*Task item*
Copy each line exactly, starting with the one that contains "left hip: (226, 333)" and stopping after the last line of the material below, with nothing else.

= = = = = = =

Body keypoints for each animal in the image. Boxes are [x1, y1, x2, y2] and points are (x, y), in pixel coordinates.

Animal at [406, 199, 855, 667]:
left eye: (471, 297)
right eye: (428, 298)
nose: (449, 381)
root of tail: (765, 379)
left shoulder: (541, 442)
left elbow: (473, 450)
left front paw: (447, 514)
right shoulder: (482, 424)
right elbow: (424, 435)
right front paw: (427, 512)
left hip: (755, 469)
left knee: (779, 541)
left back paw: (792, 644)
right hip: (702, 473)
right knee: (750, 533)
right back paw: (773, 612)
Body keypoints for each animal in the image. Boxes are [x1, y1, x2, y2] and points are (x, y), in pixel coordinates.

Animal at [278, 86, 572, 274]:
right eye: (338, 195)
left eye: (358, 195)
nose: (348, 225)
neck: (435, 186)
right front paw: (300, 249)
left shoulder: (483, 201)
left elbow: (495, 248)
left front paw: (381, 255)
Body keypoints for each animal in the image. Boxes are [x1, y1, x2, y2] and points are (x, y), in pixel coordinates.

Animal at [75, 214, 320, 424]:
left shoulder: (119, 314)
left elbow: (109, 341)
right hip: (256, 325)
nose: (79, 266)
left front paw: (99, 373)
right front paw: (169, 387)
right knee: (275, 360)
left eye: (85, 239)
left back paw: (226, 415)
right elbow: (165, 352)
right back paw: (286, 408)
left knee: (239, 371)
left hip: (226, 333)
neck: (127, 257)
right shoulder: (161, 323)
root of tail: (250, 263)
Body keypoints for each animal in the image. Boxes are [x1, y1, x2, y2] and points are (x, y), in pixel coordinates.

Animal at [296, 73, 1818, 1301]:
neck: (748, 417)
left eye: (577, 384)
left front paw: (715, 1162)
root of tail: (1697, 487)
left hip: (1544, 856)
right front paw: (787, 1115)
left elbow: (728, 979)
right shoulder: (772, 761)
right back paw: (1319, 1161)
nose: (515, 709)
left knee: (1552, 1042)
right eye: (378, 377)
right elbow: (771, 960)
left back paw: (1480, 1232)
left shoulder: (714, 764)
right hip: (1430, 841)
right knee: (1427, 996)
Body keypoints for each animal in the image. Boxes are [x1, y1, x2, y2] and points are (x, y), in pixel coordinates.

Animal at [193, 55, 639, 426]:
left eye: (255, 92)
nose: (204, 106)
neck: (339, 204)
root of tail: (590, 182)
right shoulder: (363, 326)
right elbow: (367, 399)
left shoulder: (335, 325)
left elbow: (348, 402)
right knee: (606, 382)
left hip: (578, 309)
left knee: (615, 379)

= = = = = = =

*Result*
left hip: (226, 333)
neck: (127, 257)
right shoulder: (161, 323)
root of tail: (250, 263)
Body keypoints for each animal in the image. Boxes are [x1, y1, x2, y2] and points are (x, y), in pixel coordinates.

Animal at [296, 73, 1818, 1301]:
neck: (748, 417)
left eye: (577, 384)
left front paw: (715, 1162)
root of tail: (1697, 487)
left hip: (1544, 856)
right front paw: (787, 1115)
left elbow: (728, 979)
right shoulder: (772, 761)
right back paw: (1319, 1161)
nose: (515, 709)
left knee: (1552, 1042)
right eye: (378, 377)
right elbow: (771, 960)
left back paw: (1480, 1232)
left shoulder: (714, 764)
right hip: (1430, 841)
right knee: (1427, 996)
Body keypoints for each animal in the image. Boxes are [x1, y1, x2, y2] and points are (x, y), in pixel coordinates.

Animal at [193, 55, 639, 426]:
left eye: (255, 92)
nose: (204, 106)
neck: (339, 204)
root of tail: (590, 182)
right shoulder: (363, 326)
right elbow: (367, 399)
left shoulder: (335, 325)
left elbow: (348, 402)
right knee: (606, 382)
left hip: (578, 309)
left knee: (615, 379)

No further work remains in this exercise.